La mitzva de la semaine par le Rav Shaoul David Botschko – Parachat Bô : La mitzva qui n’a pas été comptée
J’ai donné un jour une conférence au cours de laquelle j’ai mentionné une date – le mois et l’année – du calendrier civil. Un des auditeurs m’a violemment pris à partie : quelle honte qu’un rabbin israélien donne une date du calendrier non-juif ! Nous sommes des Hébreux et nous devons utiliser le calendrier hébraïque !
Le contestataire a semble-t-il raison. En effet, notre paracha stipule clairement (Chemot xii, 2) :
« Ce mois-ci sera pour vous le commencement des mois. Il est le premier pour vous des mois de l’année. »
Le mois de la sortie d’Égypte est littéralement le premier mois de l’année ; nous comptons donc les mois à partie de celui-là, le deuxième après la sortie d’Égypte, le troisième, etc., ainsi que l’explique Nahmanide :
« “Ce mois-ci sera pour vous le commencement des mois” signifie qu’Israel doit le compter comme le premier à partir duquel les autres seront comptés, deuxième, troisième et ainsi de suite jusqu’à la fin de l’année au douzième mois, cela afin d’assurer le souvenir du grand miracle. En effet, chaque fois que nous mentionnerons les mois, le miracle sera rappelé. C’est la raison pour laquelle les mois n’ont pas de nom dans la Thora. Nous dirons donc “au troisième mois” (ci-après xix, 1) ou “Et ce fut dans la deuxième année, au deuxième mois, la nuée s’éleva” (Nombres x, 11) ou encore “et au septième mois au premier du mois” (ibid., xxix, 1) et de même pour tous. »
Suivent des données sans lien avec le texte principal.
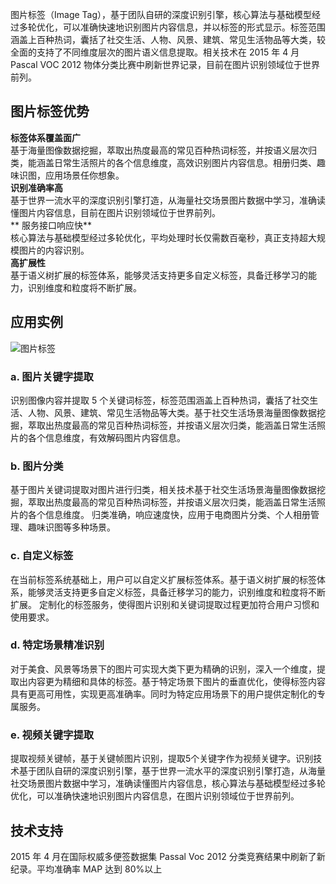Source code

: 图片标签（Image Tag），基于团队自研的深度识别引擎，核心算法与基础模型经过多轮优化，可以准确快速地识别图片内容信息，并以标签的形式显示。标签范围涵盖上百种热词，囊括了社交生活、人物、风景、建筑、常见生活物品等大类，较全面的支持了不同维度层次的图片语义信息提取。相关技术在 2015 年 4 月 Pascal VOC 2012 物体分类比赛中刷新世界记录，目前在图片识别领域位于世界前列。

## 图片标签优势
**标签体系覆盖面广**</br>基于海量图像数据挖掘，萃取出热度最高的常见百种热词标签，并按语义层次归类，能涵盖日常生活照片的各个信息维度，高效识别图片内容信息。相册归类、趣味识图，应用场景任你想象。</br>**识别准确率高**</br>基于世界一流水平的深度识别引擎打造，从海量社交场景图片数据中学习，准确读懂图片内容信息，目前在图片识别领域位于世界前列。</br>** 服务接口响应快**</br>核心算法与基础模型经过多轮优化，平均处理时长仅需数百毫秒，真正支持超大规模图片的内容识别。</br>**高扩展性**</br>基于语义树扩展的标签体系，能够灵活支持更多自定义标签，具备迁移学习的能力，识别维度和粒度将不断扩展。

## 应用实例
![图片标签](https://open.youtu.qq.com/content/img/introduce/image_identify/b_1%E5%9B%BE%E7%89%87%E5%86%85%E5%AE%B9%E8%AF%86%E5%88%AB.jpg)
### a. 图片关键字提取
识别图像内容并提取 5 个关键词标签，标签范围涵盖上百种热词，囊括了社交生活、人物、风景、建筑、常见生活物品等大类。基于社交生活场景海量图像数据挖掘，萃取出热度最高的常见百种热词标签，并按语义层次归类，能涵盖日常生活照片的各个信息维度，有效解码图片内容信息。
### b. 图片分类
基于图片关键词提取对图片进行归类，相关技术基于社交生活场景海量图像数据挖掘，萃取出热度最高的常见百种热词标签，并按语义层次归类，能涵盖日常生活照片的各个信息维度。
归类准确，响应速度快，应用于电商图片分类、个人相册管理、趣味识图等多种场景。
### c. 自定义标签
在当前标签系统基础上，用户可以自定义扩展标签体系。基于语义树扩展的标签体系，能够灵活支持更多自定义标签，具备迁移学习的能力，识别维度和粒度将不断扩展。
定制化的标签服务，使得图片识别和关键词提取过程更加符合用户习惯和使用要求。

### d. 特定场景精准识别
对于美食、风景等场景下的图片可实现大类下更为精确的识别，深入一个维度，提取出内容更为精细和具体的标签。基于特定场景下图片的垂直优化，使得标签内容具有更高可用性，实现更高准确率。同时为特定应用场景下的用户提供定制化的专属服务。

### e. 视频关键字提取
提取视频关键帧，基于关键帧图片识别，提取5个关键字作为视频关键字。识别技术基于团队自研的深度识别引擎，基于世界一流水平的深度识别引擎打造，从海量社交场景图片数据中学习，准确读懂图片内容信息，核心算法与基础模型经过多轮优化，可以准确快速地识别图片内容信息，在图片识别领域位于世界前列。
## 技术支持
2015 年 4 月在国际权威多便签数据集 Passal Voc 2012 分类竞赛结果中刷新了新纪录。平均准确率 MAP 达到 80%以上
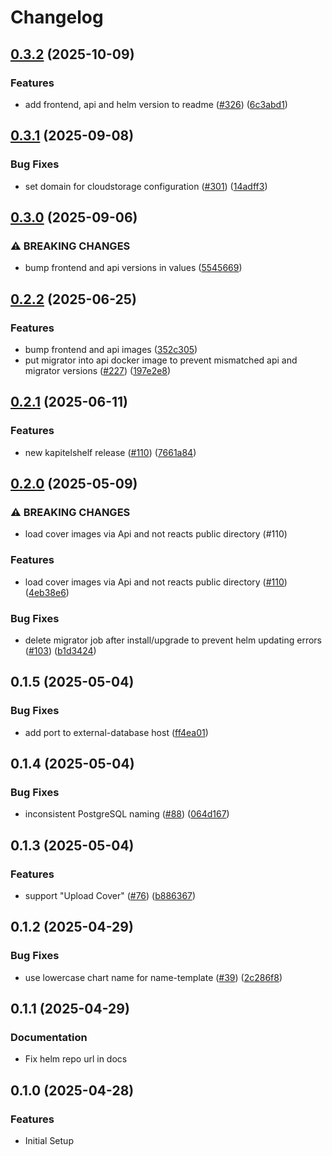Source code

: # Changelog

## [0.3.2](https://github.com/ThomasMiller01/KapitelShelf/compare/helm@0.3.1...helm@0.3.2) (2025-10-09)


### Features

* add frontend, api and helm version to readme ([#326](https://github.com/ThomasMiller01/KapitelShelf/issues/326)) ([6c3abd1](https://github.com/ThomasMiller01/KapitelShelf/commit/6c3abd110bdf333f60fc3e2e9ed3a07e6b0740e6))

## [0.3.1](https://github.com/ThomasMiller01/KapitelShelf/compare/helm@0.3.0...helm@0.3.1) (2025-09-08)

### Bug Fixes

* set domain for cloudstorage configuration ([#301](https://github.com/ThomasMiller01/KapitelShelf/issues/301)) ([14adff3](https://github.com/ThomasMiller01/KapitelShelf/commit/14adff34ef30fe32b6c3eaa6e54a01fc980bf579))

## [0.3.0](https://github.com/ThomasMiller01/KapitelShelf/compare/helm@0.2.2...helm@0.3.0) (2025-09-06)


### ⚠ BREAKING CHANGES

* bump frontend and api versions in values ([5545669](https://github.com/ThomasMiller01/KapitelShelf/commit/55456693013ae488a12288105cb925f6efc602c8))

## [0.2.2](https://github.com/ThomasMiller01/KapitelShelf/compare/helm@0.2.1...helm@0.2.2) (2025-06-25)


### Features

* bump frontend and api images ([352c305](https://github.com/ThomasMiller01/KapitelShelf/commit/352c305de4266adb75ba96530eebe5caf980ff04))
* put migrator into api docker image to prevent mismatched api and migrator versions ([#227](https://github.com/ThomasMiller01/KapitelShelf/issues/227)) ([197e2e8](https://github.com/ThomasMiller01/KapitelShelf/commit/197e2e891dfc4cfd9be8965316715818479ff307))

## [0.2.1](https://github.com/ThomasMiller01/KapitelShelf/compare/helm@0.2.0...helm@0.2.1) (2025-06-11)

### Features

* new kapitelshelf release ([#110](https://github.com/ThomasMiller01/KapitelShelf/issues/110)) ([7661a84](https://github.com/ThomasMiller01/KapitelShelf/commit/7661a847d2b5c512dac4ed39270b7b13ec48c5e4))

## [0.2.0](https://github.com/ThomasMiller01/KapitelShelf/compare/helm@0.1.5...helm@0.2.0) (2025-05-09)


### ⚠ BREAKING CHANGES

* load cover images via Api and not reacts public directory (#110)

### Features

* load cover images via Api and not reacts public directory ([#110](https://github.com/ThomasMiller01/KapitelShelf/issues/110)) ([4eb38e6](https://github.com/ThomasMiller01/KapitelShelf/commit/4eb38e634f0a88a9ff41c8ad7b83c8aee0cf13ea))


### Bug Fixes

* delete migrator job after install/upgrade to prevent helm updating errors ([#103](https://github.com/ThomasMiller01/KapitelShelf/issues/103)) ([b1d3424](https://github.com/ThomasMiller01/KapitelShelf/commit/b1d3424b31ec4e9e0f60768fd5361122dd15490d))

## 0.1.5 (2025-05-04)


### Bug Fixes

* add port to external-database host ([ff4ea01](https://github.com/ThomasMiller01/KapitelShelf/commit/ff4ea018c316b3c662ba323ad457c3e32ae292ba))

## 0.1.4 (2025-05-04)


### Bug Fixes

* inconsistent PostgreSQL naming ([#88](https://github.com/ThomasMiller01/KapitelShelf/issues/88)) ([064d167](https://github.com/ThomasMiller01/KapitelShelf/commit/064d167afbe959c4fc25b1d85562fe35d6436af8))

## 0.1.3 (2025-05-04)


### Features

* support "Upload Cover" ([#76](https://github.com/ThomasMiller01/KapitelShelf/issues/76)) ([b886367](https://github.com/ThomasMiller01/KapitelShelf/commit/b88636777bad94acb48877d7d2417ad2e28fe9f7))


## 0.1.2 (2025-04-29)


### Bug Fixes

* use lowercase chart name for name-template ([#39](https://github.com/ThomasMiller01/KapitelShelf/issues/39)) ([2c286f8](https://github.com/ThomasMiller01/KapitelShelf/commit/2c286f8555b95959ebecd3baeea521de9d379da7))

## 0.1.1 (2025-04-29)

### Documentation

* Fix helm repo url in docs

## 0.1.0 (2025-04-28)


### Features

* Initial Setup
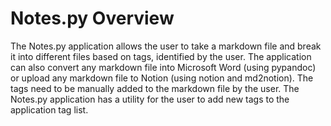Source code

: # Notes.py Overview

The Notes.py application allows the user to take a markdown file and break it into different files based on tags, identified by the user. The application can also convert any markdown file into Microsoft Word (using pypandoc) or upload any markdown file to Notion (using notion and md2notion). The tags need to be manually added to the markdown file by the user. The Notes.py application has a utility for the user to add new tags to the application tag list.
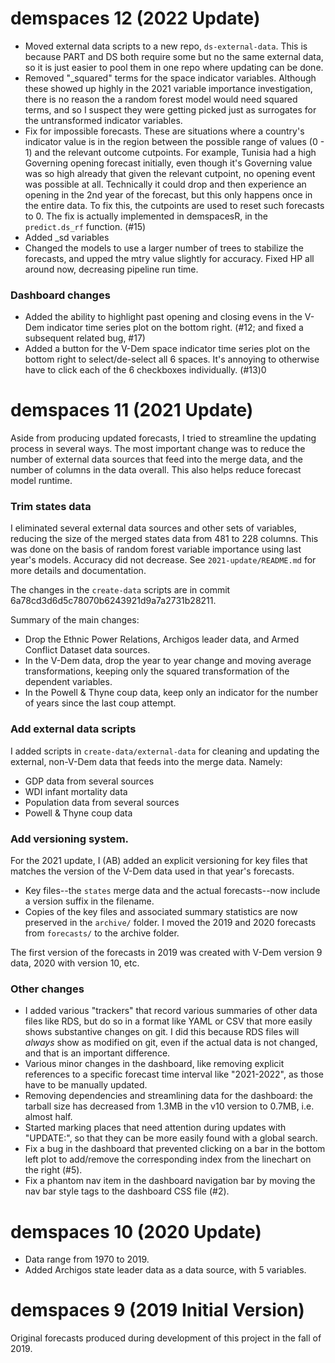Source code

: demspaces 12 (2022 Update)
==========================

- Moved external data scripts to a new repo, `ds-external-data`. This is because PART and DS both require some but no the same external data, so it is just easier to pool them in one repo where updating can be done. 
- Removed "_squared" terms for the space indicator variables. Although these showed up highly in the 2021 variable importance investigation, there is no reason the a random forest model would need squared terms, and so I suspect they were getting picked just as surrogates for the untransformed indicator variables. 
- Fix for impossible forecasts. These are situations where a country's indicator value is in the region between the possible range of values (0 - 1) and the relevant outcome cutpoints. For example, Tunisia had a high Governing opening forecast initially, even though it's Governing value was so high already that given the relevant cutpoint, no opening event was possible at all. Technically it could drop and then experience an opening in the 2nd year of the forecast, but this only happens once in the entire data. To fix this, the cutpoints are used to reset such forecasts to 0. The fix is actually implemented in demspacesR, in the `predict.ds_rf` function. (#15)
- Added _sd variables
- Changed the models to use a larger number of trees to stabilize the forecasts, and upped the mtry value slightly for accuracy. Fixed HP all around now, decreasing pipeline run time. 

### Dashboard changes

- Added the ability to highlight past opening and closing evens in the V-Dem indicator time series plot on the bottom right. (#12; and fixed a subsequent related bug, #17)
- Added a button for the V-Dem space indicator time series plot on the bottom right to select/de-select all 6 spaces. It's annoying to otherwise have to click each of the 6 checkboxes individually. (#13)0

demspaces 11 (2021 Update)
==========================

Aside from producing updated forecasts, I tried to streamline the updating process in several ways. The most important change was to reduce the number of external data sources that feed into the merge data, and the number of columns in the data overall. This also helps reduce forecast model runtime. 

### Trim states data

I eliminated several external data sources and other sets of variables, reducing the size of the merged states data from 481 to 228 columns. This was done on the basis of random forest variable importance using last year's models. Accuracy did not decrease. See `2021-update/README.md` for more details and documentation. 

The changes in the `create-data` scripts are in commit 6a78cd3d6d5c78070b6243921d9a7a2731b28211. 

Summary of the main changes:

- Drop the Ethnic Power Relations, Archigos leader data, and Armed Conflict Dataset data sources. 
- In the V-Dem data, drop the year to year change and moving average transformations, keeping only the squared transformation of the dependent variables.
- In the Powell & Thyne coup data, keep only an indicator for the number of years since the last coup attempt. 

### Add external data scripts

I added scripts in `create-data/external-data` for cleaning and updating the external, non-V-Dem data that feeds into the merge data. Namely:

- GDP data from several sources
- WDI infant mortality data
- Population data from several sources
- Powell & Thyne coup data

### Add versioning system. 

For the 2021 update, I (AB) added an explicit versioning for key files that matches the version of the V-Dem data used in that year's forecasts. 

- Key files--the `states` merge data and the actual forecasts--now include a version suffix in the filename. 
- Copies of the key files and associated summary statistics are now preserved in the `archive/` folder. I moved the 2019 and 2020 forecasts from `forecasts/` to the archive folder. 

The first version of the forecasts in 2019 was created with V-Dem version 9 data, 2020 with version 10, etc. 

### Other changes

- I added various "trackers" that record various summaries of other data files like RDS, but do so in a format like YAML or CSV that more easily shows substantive changes on git. I did this because RDS files will _always_ show as modified on git, even if the actual data is not changed, and that is an important difference. 
- Various minor changes in the dashboard, like removing explicit references to a specific forecast time interval like "2021-2022", as those have to be manually updated. 
- Removing dependencies and streamlining data for the dashboard: the tarball size has decreased from 1.3MB in the v10 version to 0.7MB, i.e. almost half. 
- Started marking places that need attention during updates with "UPDATE:", so that they can be more easily found with a global search. 
- Fix a bug in the dashboard that prevented clicking on a bar in the bottom left plot to add/remove the corresponding index from the linechart on the right (#5). 
- Fix a phantom nav item in the dashboard navigation bar by moving the nav bar style tags to the dashboard CSS file (#2).

demspaces 10 (2020 Update)
==========================

- Data range from 1970 to 2019.
- Added Archigos state leader data as a data source, with 5 variables.

demspaces 9 (2019 Initial Version)
==================================

Original forecasts produced during development of this project in the fall of 2019. 
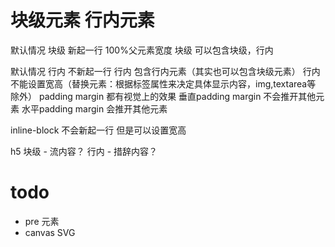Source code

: # 块级元素 行内元素


默认情况 块级 新起一行 100%父元素宽度
块级 可以包含块级，行内

默认情况 行内 不新起一行
行内 包含行内元素（其实也可以包含块级元素）
行内 不能设置宽高（替换元素：根据标签属性来决定具体显示内容，img,textarea等 除外）
padding margin 都有视觉上的效果
垂直padding margin 不会推开其他元素
水平padding margin 会推开其他元素

inline-block 不会新起一行 但是可以设置宽高

h5 
块级 - 流内容？
行内 - 措辞内容？

# todo 

- pre 元素 
- canvas SVG
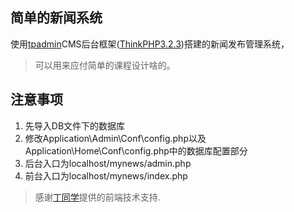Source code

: ## 简单的新闻系统

使用[tpadmin](https://github.com/ccsuper/TpAdmin)CMS后台框架([ThinkPHP3.2.3](http://www.thinkphp.cn/))搭建的新闻发布管理系统，
> 可以用来应付简单的课程设计啥的。

## 注意事项
1. 先导入DB文件下的数据库
2. 修改Application\Admin\Conf\config.php以及Application\Home\Conf\config.php中的数据库配置部分
3. 后台入口为localhost/mynews/admin.php
4. 前台入口为localhost/mynews/index.php

> 感谢[丁同学](https://github.com/DingWentao1234)提供的前端技术支持.
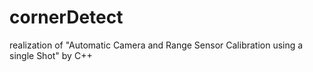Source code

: # cornerDetect
realization of "Automatic Camera and Range Sensor Calibration using a single Shot" by C++
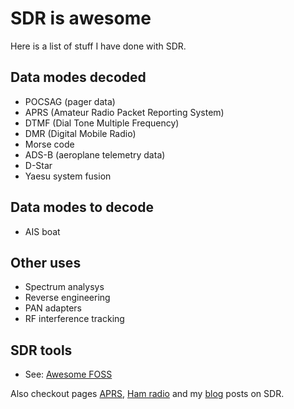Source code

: # SDR is awesome

Here is a list of stuff I have done with SDR.

## Data modes decoded

* POCSAG (pager data)
* APRS (Amateur Radio Packet Reporting System)
* DTMF (Dial Tone Multiple Frequency)
* DMR (Digital Mobile Radio)
* Morse code
* ADS-B (aeroplane telemetry data)
* D-Star
* Yaesu system fusion

## Data modes to decode

* AIS boat

## Other uses

* Spectrum analysys
* Reverse engineering
* PAN adapters
* RF interference tracking

## SDR tools

* See: [Awesome FOSS](../extra/awesome-foss.html)

Also checkout pages [APRS](aprs.html), [Ham radio](../ham-radio.html) and my [blog](https://2e0pgs.github.io/blog/posts/) posts on SDR.
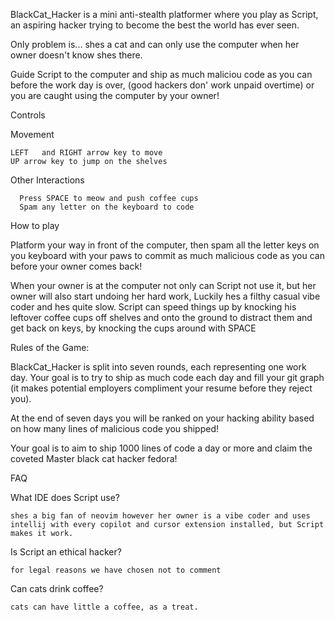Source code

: BlackCat_Hacker is a mini anti-stealth platformer where you play as Script, an aspiring hacker trying to become the best the world has ever seen.

Only problem is... shes a cat and can only use the computer when her owner doesn't know shes there.

Guide Script to the computer and ship as much maliciou code as you can before the work day is     over, (good hackers don' work unpaid overtime) or you are caught using the computer by your owner!

Controls

Movement

    LEFT   and RIGHT arrow key to move 
    UP arrow key to jump on the shelves

Other Interactions

      Press SPACE to meow and push coffee cups
      Spam any letter on the keyboard to code

How to play

Platform your way  in front of the computer, then  spam all the letter keys on you keyboard with your paws to commit as much malicious code as you can before your owner comes back!

When your owner is at the computer not only can Script not use it, but her owner will also start undoing her hard work, Luckily hes a filthy casual vibe coder and hes quite slow.  Script can speed things up  by knocking his leftover coffee cups off shelves and onto the ground to distract them and get back on keys, by knocking the cups around with SPACE

Rules of the Game:

BlackCat_Hacker is split into seven rounds, each representing one work day. Your goal is to try to ship as much code each day and fill your git graph (it makes potential employers compliment your resume before they reject you).

At the end of seven days you will be ranked on your hacking ability based on how many lines of malicious code you shipped!

Your goal is to aim to ship 1000 lines of code a day or more and claim the coveted Master black cat hacker fedora!

FAQ

What IDE does Script use?

    shes a big fan of neovim however her owner is a vibe coder and uses intellij with every copilot and cursor extension installed, but Script makes it work.

Is Script an ethical hacker?

    for legal reasons we have chosen not to comment

Can cats drink coffee?

    cats can have little a coffee, as a treat.


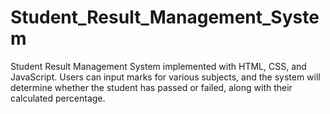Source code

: # Student_Result_Management_System
Student Result Management System implemented with HTML, CSS, and JavaScript. Users can input marks for various subjects, and the system will determine whether the student has passed or failed, along with their calculated percentage. 
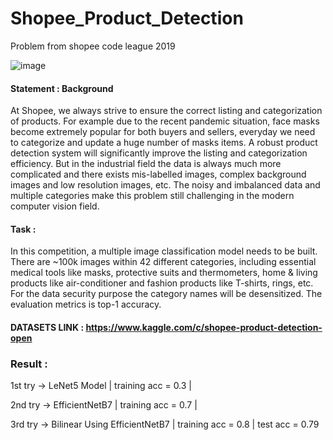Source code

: # Shopee_Product_Detection
Problem from shopee code league 2019

![image](https://user-images.githubusercontent.com/62899961/120929170-2f30d400-c712-11eb-8b81-67781029f0be.png)


#### Statement : Background

At Shopee, we always strive to ensure the correct listing and categorization of products. For example due to the recent pandemic situation, face masks become extremely popular for both buyers and sellers, everyday we need to categorize and update a huge number of masks items. A robust product detection system will significantly improve the listing and categorization efficiency. But in the industrial field the data is always much more complicated and there exists mis-labelled images, complex background images and low resolution images, etc. The noisy and imbalanced data and multiple categories make this problem still challenging in the modern computer vision field.

#### Task :

In this competition, a multiple image classification model needs to be built. There are ~100k images within 42 different categories, including essential medical tools like masks, protective suits and thermometers, home & living products like air-conditioner and fashion products like T-shirts, rings, etc. For the data security purpose the category names will be desensitized. The evaluation metrics is top-1 accuracy.

#### DATASETS LINK : https://www.kaggle.com/c/shopee-product-detection-open

### Result :

1st try -> LeNet5 Model                  | training acc = 0.3 |

2nd try -> EfficientNetB7                | training acc = 0.7 |

3rd try -> Bilinear Using EfficientNetB7 | training acc = 0.8 | test acc = 0.79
Mais en fait, ce n’est que dans la Thora que les mois sont ainsi comptés. Nous les appelons « Nissan », « Iyar », etc. Que s’est-il passé ? C’est qu’une telle mitzva n’existe pas dans la Thora, en tant que halakha. Nahmanide lui-même explique pourquoi nous utilisons pour les mois leur nom babylonien :
« Nos maîtres ont déjà parlé de ce sujet et ont déclaré que “les noms des mois sont montés avec nous de Babel” (Talmud de Jérusalem, Roch Hachana i, 2 ; Genèse Rabba 48, 9). Ceci parce qu’au début, les mois n’avaient pas de nom chez nous et cela parce que leur compte rappelait la sortie d’Égypte. Mais lorsque nous nous sommes montés de Babel et que s’est réalisée la prophétie de Jérémie (xvi, 14–15), “et on ne dira plus ‘vivant est Hachem qui a fait monter les Enfants d’Israël du pays d’Égypte’ mais ‘vivant est Hachem qui a fait monter et qui a amené les Enfants d’Israël du pays du Nord…’ nous sommes revenus à nommer les mois du nom dont on les appelle à Babel, pour rappeler que c’est là que nous nous trouvions et que c’est de là qu’Hachem nous a fait monter. Car ces noms, Nissan, Iyar, etc. sont des noms persans et on ne les trouve mentionnés que dans les livres des prophètes babyloniens. »
Extraordinaire ! Le miracle de la montée en Israël au temps d’Ezra et de Néhémie est plus grand que celui de la sortie d’Égypte, bien que tout se soit passé de manière naturelle. Après un exil de soixante-dix ans, merveille d’entre les actes d’Hachem, les Enfants d’Israël ont pu revenir en Eretz Israël. Et cet événement est plus proche de nous que l’époque de la sortie d’Égypte qui s’est produite il y a si longtemps.
Or donc, si le retour des Juifs de Babylone au temps du deuxième Temple, après un exil de seulement soixante-dix ans, est un miracle supérieur à celui de la sortie d’Égypte, ô combien plus grand encore est le miracle du retour d’Israël de toutes les extrémités de la terre après un exil de deux mille ans !
Cela explique peut-être pourquoi nous nous servons d’un système de dates « étranger ».